Just when you think the banks cannot stoop any lower, they do.
In the latest in a long volley of insults, Lloyds Banking Group has offered the Lloyds TSB Foundation for Scotland a derisory £38, 920 grant for 2010. Yet, the Foundation reckons it is due over £3.5million this year. The Foundation has now served notice of legal proceedings on the bank to obtain this sum. This is not a step taken lightly by the trustees and management at the Foundation and I doubt if it will be the last in their campaign to ensure the continuation of the Foundation’s very existence.
When it was formed by Lloyds TSB swallowing up HBOS, the Lloyds Banking Group immediately set about trying to change the terms of its relationship with the four Lloyds TSB charitable foundations in the UK. The statute that established these Foundations set up a covenant guaranteeing their independence – from each other as well as the bank – and put in place a fair, transparent funding mechanism, ironically designed to enable the Foundations to weather stormy financial times.
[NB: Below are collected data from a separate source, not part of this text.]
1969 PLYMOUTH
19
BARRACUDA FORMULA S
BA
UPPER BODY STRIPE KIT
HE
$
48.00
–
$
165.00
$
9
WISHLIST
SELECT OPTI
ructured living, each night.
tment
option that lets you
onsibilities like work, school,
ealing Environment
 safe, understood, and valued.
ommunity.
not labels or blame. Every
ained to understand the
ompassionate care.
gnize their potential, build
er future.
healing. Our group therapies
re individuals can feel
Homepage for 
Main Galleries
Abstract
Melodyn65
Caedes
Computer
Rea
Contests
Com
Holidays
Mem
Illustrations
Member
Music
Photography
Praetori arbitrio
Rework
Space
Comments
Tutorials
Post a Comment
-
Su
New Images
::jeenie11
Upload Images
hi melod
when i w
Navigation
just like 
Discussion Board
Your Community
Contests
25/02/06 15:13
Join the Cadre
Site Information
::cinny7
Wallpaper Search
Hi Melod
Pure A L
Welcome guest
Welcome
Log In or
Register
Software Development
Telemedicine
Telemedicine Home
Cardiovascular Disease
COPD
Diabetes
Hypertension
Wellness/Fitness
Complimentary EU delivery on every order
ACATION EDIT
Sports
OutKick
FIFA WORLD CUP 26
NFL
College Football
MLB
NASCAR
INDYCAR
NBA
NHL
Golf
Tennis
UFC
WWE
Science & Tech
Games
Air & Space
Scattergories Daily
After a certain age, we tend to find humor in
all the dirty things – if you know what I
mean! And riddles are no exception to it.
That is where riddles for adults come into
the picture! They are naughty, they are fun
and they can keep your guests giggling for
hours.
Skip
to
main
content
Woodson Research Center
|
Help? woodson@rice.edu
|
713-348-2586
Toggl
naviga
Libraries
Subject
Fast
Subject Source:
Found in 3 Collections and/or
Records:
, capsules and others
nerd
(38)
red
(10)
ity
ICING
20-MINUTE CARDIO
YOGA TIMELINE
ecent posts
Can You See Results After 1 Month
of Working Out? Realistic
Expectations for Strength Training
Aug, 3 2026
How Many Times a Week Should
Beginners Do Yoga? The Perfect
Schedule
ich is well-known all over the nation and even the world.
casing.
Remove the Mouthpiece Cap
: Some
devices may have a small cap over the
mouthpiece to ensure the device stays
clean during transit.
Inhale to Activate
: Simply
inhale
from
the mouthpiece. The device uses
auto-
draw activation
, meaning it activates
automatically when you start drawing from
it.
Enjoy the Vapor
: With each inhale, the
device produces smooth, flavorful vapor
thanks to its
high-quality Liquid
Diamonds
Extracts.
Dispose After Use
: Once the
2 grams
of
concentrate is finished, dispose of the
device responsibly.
Two hundred years ago, the Rev Henry Duncan opened the first Trustee Savings Bank in Ruthwell, Dumfriesshire because he believed that everyone, regardless of wealth and status, could and should benefit from a savings bank. The Lloyds TSB Foundation for Scotland put this ethos at the heart of its activities, working hard to ensure that every part of Scotland, particularly the least well off areas, got its fair share of available grants. Not for nothing, does the Foundation claim to be at the heart of funding Scotland’s communities.
Yet, the Foundation has also been innovative and often radical. Its Partnership Drugs Initiative to work with children and young people around the issues of drug and alcohol misuse might seem mainstream now: it was not when the initiative was set up in 2000. A few years ago, it also launched an initiative to fund projects overseas enabling a range of large and small charities, and by default, Scotland to support developing nations and communities. The mentoring programme to build capacity in organisations has helped many charities to become more efficient and effective, particularly at diversifying their income streams.
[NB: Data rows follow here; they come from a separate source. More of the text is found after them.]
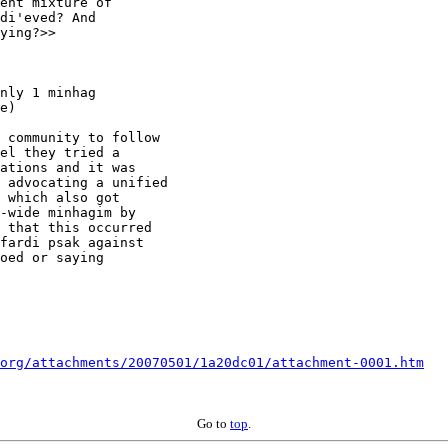
ent mixture of

di'eved? And

ying?>>

nly 1 minhag

e)

 community to follow

el they tried a

ations and it was

 advocating a unified

 which also got

-wide minhagim by

 that this occurred

fardi psak against

oed or saying

org/attachments/20070501/1a20dc01/attachment-0001.htm
Go to
top
.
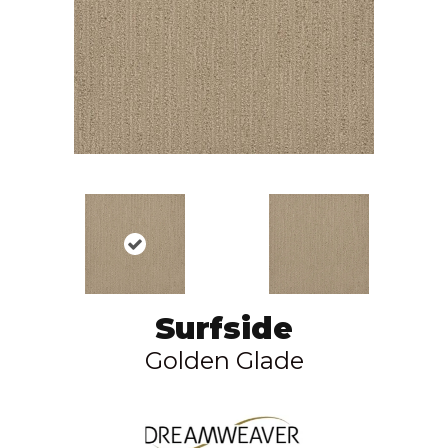
Surfside
Golden Glade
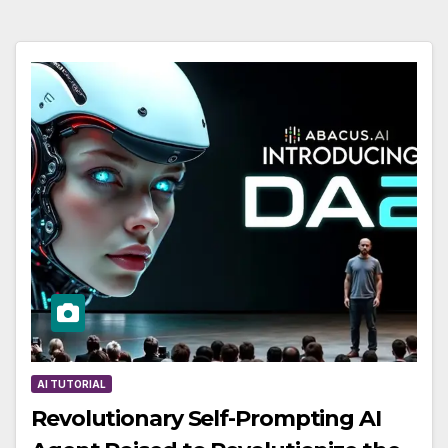
AI TUTORIAL
Revolutionary Self-Prompting AI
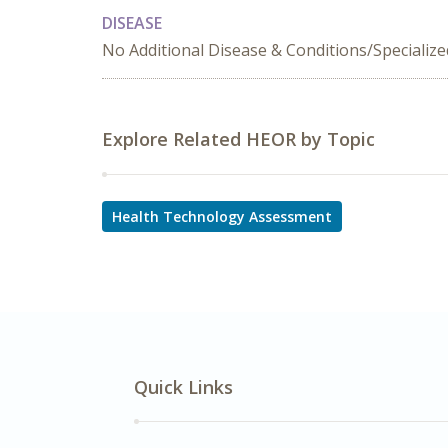
DISEASE
No Additional Disease & Conditions/Specializ
Explore Related HEOR by Topic
Health Technology Assessment
Quick Links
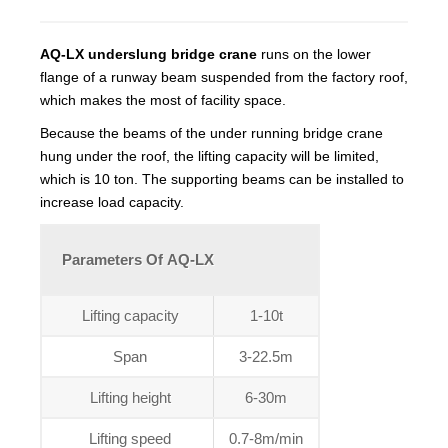
AQ-LX underslung bridge crane
runs on the lower
flange of a runway beam suspended from the factory roof,
which makes the most of facility space.
Because the beams of the under running bridge crane
hung under the roof, the lifting capacity will be limited,
which is 10 ton. The supporting beams can be installed to
increase load capacity.
Parameters Of AQ-LX
Lifting capacity
1-10t
Span
3-22.5m
Lifting height
6-30m
Lifting speed
0.7-8m/min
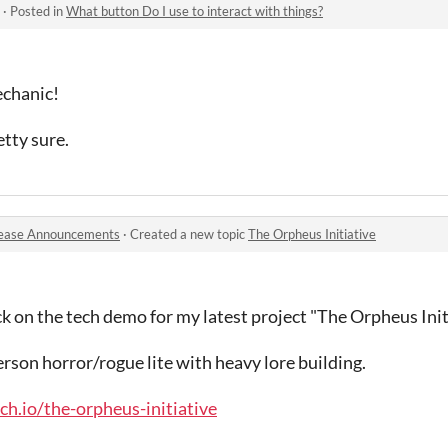
·
Posted in
What button Do I use to interact with things?
echanic!
tty sure.
ease Announcements
·
Created a new topic
The Orpheus Initiative
 on the tech demo for my latest project "The Orpheus Initi
erson horror/rogue lite with heavy lore building.
h.io/the-orpheus-initiative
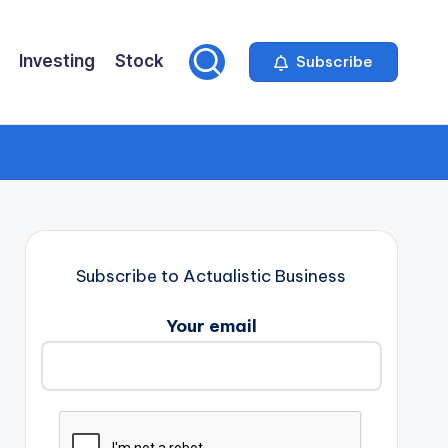
Investing
Stock
Subscribe
Subscribe to Actualistic Business
Your email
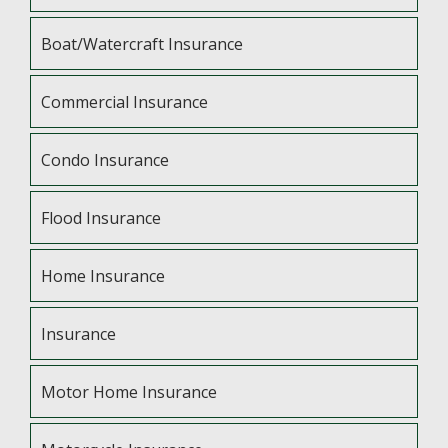
Boat/Watercraft Insurance
Commercial Insurance
Condo Insurance
Flood Insurance
Home Insurance
Insurance
Motor Home Insurance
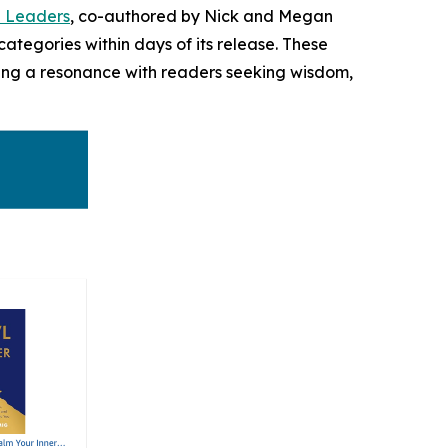
n Leaders
, co-authored by Nick and Megan
ategories within days of its release. These
aling a resonance with readers seeking wisdom,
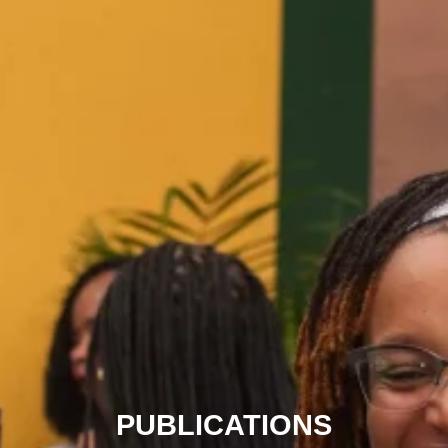
PUBLICATIONS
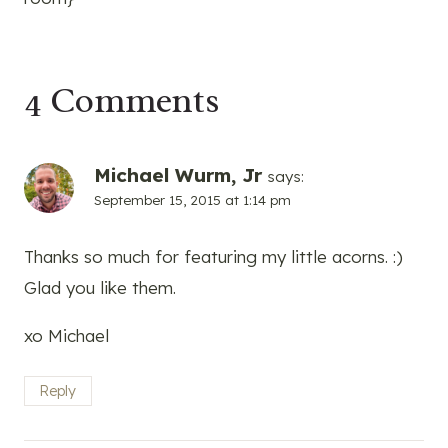
4 Comments
Michael Wurm, Jr
says:
September 15, 2015 at 1:14 pm
Thanks so much for featuring my little acorns. :)
Glad you like them.
xo Michael
Reply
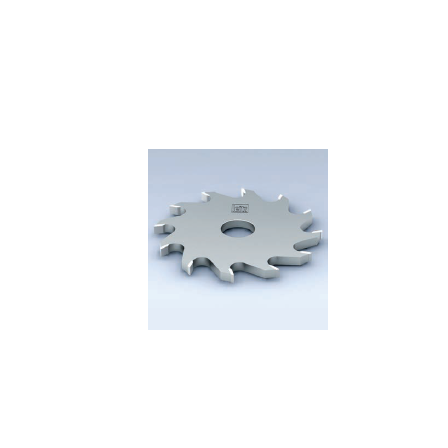
Skip to the end of the images gallery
Sadly, this is what the Lloyds Banking Group has been trying to sweep away. The bank effectively wanted to tear up the Covenant, bringing all the Foundations in house and changing the way they are funded. The Lloyds TSB Foundation for Scotland estimated that a different funding formula could result in the loss of up to £40 million to charities in Scotland over the next nine years. Perhaps worst of all, bringing the Foundations in house would remove their independence and result in much more restrictive funding practices. There would probably be a UK size fits all approach to grant making. The strengths and potentially the values of Lloyds TSB Foundation for Scotland would be removed at a stroke.
So the Foundation for Scotland’s trustees deliberated and rejected the changes. Consequently, the bank served notice of terminating the Foundation for Scotland’s covenant, though fortunately that will take nine years to expire.
You can understand why the trustees of the Foundation baulked at what Lloyds Banking Group was offering. But they have not entered into this battle through a misguided sense of self-preservation. Frankly it would make little difference to their lives if they had less money to disburse to more tightly framed rules and conditions. But it will make a huge difference to hundreds of thousands of people’s lives, to the wellbeing of Scotland’s charitable sector in general, and specifically to the ability of communities and charities to meet their needs and priorities.
Lloyds TSB Foundation for Scotland has taken on a financial behemoth. They are standing up to the Lloyds Banking Group, treading literally where other more powerful institutions, and indeed where our politicians, have feared to. And they are doing it for Scotland and for the charitable sector in Scotland. They are standing up for values they and we hold dear. For fairness, universality and justice.
The least we can do is stand with them and support them until this battle, between might and right, is won.